Was tun gegen Kopf- und Nackenschmerzen bei Kindern

„Mama, mir tut der Kopf so weh!“ Diesen Satz hören immer mehr Eltern immer öfter. Starke oder regelmäßig wiederkehrende Kopf- und Nackenschmerzen bei Kindern sind keine Seltenheit und bedürfen einer raschen ärztlichen Abklärung. Stellen sich die Kopfschmerzen als sekundär heraus, haben sie eine andere Krankheit als Ursache. Das kann zum Beispiel eine Erkältung oder eine unentdeckte Fehlsichtigkeit sein.

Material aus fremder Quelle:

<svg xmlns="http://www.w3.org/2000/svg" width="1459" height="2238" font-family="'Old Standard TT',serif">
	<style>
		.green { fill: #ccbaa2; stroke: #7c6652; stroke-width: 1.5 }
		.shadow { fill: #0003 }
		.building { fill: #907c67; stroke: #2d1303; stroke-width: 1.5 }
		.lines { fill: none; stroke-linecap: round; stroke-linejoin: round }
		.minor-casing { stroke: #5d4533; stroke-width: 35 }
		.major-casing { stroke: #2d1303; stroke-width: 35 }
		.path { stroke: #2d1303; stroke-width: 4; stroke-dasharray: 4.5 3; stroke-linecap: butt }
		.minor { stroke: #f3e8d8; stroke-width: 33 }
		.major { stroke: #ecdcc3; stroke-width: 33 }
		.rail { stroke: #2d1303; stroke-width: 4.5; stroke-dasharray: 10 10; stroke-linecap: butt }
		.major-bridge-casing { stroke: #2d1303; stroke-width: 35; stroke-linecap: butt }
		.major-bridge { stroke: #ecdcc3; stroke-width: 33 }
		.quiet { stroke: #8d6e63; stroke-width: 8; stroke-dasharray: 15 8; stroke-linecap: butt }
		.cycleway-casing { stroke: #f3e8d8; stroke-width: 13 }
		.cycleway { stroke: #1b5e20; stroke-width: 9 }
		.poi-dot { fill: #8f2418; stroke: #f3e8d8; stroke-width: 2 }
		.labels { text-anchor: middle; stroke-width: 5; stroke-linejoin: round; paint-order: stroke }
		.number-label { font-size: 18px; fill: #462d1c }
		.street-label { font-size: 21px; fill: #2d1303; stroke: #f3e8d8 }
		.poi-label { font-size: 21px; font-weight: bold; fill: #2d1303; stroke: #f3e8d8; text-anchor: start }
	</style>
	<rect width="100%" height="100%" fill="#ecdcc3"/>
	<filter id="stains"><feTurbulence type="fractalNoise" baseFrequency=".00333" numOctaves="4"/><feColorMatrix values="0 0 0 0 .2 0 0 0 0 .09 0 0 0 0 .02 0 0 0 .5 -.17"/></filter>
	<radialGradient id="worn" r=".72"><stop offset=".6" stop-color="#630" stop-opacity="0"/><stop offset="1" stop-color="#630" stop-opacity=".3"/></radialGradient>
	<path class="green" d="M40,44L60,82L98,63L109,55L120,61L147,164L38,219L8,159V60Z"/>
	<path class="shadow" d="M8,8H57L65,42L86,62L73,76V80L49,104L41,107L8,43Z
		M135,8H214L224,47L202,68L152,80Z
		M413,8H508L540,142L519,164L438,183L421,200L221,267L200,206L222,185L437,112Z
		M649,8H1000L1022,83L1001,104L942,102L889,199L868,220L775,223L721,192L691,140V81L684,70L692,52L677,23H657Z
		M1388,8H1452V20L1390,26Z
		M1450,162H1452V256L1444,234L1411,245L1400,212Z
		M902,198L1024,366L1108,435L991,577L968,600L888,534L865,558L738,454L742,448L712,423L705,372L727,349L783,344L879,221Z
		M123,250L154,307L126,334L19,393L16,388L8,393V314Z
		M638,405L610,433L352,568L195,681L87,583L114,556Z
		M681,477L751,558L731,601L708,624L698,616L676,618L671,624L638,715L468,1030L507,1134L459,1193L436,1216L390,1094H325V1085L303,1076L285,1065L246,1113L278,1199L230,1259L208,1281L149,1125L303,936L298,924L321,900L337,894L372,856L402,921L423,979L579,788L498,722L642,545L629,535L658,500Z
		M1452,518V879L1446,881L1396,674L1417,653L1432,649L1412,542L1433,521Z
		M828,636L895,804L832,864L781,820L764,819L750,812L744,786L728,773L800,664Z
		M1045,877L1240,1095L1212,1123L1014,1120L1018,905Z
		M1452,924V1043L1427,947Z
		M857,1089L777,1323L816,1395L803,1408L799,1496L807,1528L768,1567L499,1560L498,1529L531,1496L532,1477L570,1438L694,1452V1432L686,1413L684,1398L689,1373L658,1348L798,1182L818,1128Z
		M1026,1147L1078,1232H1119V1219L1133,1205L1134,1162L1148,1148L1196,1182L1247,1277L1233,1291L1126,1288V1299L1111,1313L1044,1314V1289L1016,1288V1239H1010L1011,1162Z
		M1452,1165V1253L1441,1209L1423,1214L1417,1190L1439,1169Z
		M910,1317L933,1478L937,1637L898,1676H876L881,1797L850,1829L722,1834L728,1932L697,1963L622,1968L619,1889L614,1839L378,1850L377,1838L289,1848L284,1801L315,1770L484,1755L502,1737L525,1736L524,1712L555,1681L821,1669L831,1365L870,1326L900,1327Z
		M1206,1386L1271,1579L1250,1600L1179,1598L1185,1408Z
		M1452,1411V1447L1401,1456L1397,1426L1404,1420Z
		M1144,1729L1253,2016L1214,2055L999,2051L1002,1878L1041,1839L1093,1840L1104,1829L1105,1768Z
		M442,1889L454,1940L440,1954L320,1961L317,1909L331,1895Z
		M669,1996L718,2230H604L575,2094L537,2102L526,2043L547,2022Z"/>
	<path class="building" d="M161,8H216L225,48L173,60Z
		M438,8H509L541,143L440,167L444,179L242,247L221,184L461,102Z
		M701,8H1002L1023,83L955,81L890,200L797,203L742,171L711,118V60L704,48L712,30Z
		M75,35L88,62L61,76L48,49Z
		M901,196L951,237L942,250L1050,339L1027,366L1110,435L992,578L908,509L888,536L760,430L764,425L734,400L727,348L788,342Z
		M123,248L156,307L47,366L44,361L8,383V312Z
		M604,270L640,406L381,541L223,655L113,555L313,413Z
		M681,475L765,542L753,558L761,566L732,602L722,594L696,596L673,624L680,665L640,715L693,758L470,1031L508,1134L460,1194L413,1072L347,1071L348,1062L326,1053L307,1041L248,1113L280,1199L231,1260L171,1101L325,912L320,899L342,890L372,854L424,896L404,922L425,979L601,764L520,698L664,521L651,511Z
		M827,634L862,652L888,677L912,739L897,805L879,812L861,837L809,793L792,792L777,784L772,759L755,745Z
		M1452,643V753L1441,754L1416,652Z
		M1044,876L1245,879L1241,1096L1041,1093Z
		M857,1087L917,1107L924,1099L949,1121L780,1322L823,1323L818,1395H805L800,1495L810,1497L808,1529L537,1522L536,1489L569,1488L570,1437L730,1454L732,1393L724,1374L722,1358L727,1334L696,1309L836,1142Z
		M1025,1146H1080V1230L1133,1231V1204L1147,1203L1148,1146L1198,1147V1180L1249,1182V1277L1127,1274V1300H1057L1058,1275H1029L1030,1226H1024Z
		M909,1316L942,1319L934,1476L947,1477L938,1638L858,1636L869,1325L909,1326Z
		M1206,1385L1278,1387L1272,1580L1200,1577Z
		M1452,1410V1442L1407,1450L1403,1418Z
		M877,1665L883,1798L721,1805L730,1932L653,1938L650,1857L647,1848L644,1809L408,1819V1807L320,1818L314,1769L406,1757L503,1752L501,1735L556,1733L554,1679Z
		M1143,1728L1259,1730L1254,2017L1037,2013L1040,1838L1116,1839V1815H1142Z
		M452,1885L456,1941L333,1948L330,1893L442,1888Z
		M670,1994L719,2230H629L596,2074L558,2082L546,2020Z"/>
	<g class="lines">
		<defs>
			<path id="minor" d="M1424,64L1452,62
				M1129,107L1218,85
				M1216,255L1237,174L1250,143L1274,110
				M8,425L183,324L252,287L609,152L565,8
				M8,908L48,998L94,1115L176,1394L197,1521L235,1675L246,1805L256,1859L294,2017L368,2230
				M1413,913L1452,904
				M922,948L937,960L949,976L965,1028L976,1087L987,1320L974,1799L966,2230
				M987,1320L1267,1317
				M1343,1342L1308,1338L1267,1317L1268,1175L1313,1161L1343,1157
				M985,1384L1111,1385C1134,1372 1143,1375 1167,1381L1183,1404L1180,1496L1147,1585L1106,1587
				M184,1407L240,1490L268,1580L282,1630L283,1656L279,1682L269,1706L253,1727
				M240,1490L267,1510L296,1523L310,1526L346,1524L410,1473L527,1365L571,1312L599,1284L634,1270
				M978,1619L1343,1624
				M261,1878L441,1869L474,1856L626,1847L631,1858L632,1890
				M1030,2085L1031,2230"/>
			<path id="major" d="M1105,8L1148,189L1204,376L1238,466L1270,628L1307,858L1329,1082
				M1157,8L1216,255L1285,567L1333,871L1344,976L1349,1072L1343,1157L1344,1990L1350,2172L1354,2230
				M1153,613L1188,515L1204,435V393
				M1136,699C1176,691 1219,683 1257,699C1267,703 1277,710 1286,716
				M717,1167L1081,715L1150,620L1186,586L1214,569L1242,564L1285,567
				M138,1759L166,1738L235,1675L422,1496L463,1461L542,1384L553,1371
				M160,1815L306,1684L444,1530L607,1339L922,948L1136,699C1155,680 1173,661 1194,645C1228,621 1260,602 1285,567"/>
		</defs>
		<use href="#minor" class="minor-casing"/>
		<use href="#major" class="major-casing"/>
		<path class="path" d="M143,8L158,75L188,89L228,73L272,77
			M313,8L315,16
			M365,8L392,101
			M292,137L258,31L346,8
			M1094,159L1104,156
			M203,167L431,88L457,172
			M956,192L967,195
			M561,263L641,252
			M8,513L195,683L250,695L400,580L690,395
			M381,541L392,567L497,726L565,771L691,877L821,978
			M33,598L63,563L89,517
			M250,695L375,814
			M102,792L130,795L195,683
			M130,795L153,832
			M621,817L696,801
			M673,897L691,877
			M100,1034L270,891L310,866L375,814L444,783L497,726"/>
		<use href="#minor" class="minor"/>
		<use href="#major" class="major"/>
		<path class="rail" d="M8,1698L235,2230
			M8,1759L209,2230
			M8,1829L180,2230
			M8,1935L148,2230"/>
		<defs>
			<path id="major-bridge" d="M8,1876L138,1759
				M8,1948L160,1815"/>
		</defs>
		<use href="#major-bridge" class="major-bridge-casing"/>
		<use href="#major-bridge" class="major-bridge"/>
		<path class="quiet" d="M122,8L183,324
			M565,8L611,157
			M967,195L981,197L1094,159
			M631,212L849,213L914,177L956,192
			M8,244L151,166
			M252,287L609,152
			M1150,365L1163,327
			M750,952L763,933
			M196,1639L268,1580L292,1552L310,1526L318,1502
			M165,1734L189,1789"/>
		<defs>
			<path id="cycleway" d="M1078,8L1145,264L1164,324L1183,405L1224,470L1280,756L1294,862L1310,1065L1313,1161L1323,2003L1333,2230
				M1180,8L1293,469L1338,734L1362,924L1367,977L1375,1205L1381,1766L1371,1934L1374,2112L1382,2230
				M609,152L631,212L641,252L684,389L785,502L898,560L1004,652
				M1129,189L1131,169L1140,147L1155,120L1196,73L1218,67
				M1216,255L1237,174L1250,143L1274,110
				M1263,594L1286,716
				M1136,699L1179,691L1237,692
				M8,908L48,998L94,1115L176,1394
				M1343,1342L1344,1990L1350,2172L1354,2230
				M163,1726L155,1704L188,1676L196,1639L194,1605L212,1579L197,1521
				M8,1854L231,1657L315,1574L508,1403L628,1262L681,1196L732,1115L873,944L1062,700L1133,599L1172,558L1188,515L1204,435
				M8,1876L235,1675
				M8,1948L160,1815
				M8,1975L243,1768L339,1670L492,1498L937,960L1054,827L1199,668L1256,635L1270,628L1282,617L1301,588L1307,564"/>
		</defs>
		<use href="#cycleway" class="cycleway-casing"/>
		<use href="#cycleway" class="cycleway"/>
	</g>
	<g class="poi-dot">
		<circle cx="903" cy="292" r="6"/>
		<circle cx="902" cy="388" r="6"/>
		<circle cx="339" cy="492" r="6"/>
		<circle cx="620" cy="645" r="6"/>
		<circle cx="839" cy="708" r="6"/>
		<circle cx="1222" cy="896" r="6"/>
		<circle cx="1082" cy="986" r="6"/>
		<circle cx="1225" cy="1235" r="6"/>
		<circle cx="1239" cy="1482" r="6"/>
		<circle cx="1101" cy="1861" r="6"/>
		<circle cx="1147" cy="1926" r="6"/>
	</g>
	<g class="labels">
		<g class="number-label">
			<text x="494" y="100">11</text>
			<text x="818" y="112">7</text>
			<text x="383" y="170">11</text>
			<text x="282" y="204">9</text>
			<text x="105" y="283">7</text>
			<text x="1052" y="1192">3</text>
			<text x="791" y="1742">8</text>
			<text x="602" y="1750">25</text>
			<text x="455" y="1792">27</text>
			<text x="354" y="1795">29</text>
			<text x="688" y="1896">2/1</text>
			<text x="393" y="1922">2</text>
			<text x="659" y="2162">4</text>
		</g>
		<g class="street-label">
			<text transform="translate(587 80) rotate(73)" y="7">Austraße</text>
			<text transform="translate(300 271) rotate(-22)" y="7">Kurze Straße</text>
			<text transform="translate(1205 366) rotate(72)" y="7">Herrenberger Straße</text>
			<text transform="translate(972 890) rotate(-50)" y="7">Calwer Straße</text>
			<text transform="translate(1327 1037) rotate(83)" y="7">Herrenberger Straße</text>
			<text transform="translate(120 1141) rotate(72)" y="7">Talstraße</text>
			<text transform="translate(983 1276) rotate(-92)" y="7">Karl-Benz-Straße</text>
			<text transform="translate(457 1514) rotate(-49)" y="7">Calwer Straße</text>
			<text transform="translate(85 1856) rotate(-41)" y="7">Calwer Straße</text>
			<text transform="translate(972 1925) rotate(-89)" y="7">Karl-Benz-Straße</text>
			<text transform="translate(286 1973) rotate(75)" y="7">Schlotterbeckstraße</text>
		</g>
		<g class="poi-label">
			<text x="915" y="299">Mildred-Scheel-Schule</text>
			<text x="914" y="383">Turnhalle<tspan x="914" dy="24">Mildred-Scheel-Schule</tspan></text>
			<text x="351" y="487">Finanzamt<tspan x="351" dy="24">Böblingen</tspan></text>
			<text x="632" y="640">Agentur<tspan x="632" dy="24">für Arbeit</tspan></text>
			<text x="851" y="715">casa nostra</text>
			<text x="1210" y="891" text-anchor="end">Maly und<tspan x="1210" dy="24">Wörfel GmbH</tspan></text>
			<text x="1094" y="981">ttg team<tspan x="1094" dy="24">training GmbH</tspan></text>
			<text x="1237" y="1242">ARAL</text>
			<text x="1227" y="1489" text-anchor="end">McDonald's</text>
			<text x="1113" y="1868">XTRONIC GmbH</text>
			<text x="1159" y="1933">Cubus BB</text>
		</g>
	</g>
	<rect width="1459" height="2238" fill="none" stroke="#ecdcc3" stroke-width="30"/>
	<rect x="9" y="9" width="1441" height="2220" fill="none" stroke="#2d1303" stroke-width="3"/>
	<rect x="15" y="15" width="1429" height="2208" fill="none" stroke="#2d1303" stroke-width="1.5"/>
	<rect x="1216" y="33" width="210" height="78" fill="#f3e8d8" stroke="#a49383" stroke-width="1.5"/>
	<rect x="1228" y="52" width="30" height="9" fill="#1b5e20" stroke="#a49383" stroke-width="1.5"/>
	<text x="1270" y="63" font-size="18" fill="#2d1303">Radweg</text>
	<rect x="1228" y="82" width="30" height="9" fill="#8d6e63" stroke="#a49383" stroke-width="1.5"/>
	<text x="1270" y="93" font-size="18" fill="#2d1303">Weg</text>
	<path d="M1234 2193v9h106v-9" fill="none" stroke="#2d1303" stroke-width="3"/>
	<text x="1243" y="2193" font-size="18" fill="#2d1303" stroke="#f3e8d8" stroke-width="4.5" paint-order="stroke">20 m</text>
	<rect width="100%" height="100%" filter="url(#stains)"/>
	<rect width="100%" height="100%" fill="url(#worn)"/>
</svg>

Aber auch eine Gehirnhautentzündung oder ein Gehirntumor kann den Kopf empfindlich schmerzen lassen. Ist die Grunderkrankung geheilt, gehören auch die Kopfschmerzen der Vergangenheit an. Anders sieht es bei primären Kopfschmerzen aus, die selbst die Krankheit darstellen. Die häufigsten Formen sind hier der Spannungskopfschmerz und die Migräne.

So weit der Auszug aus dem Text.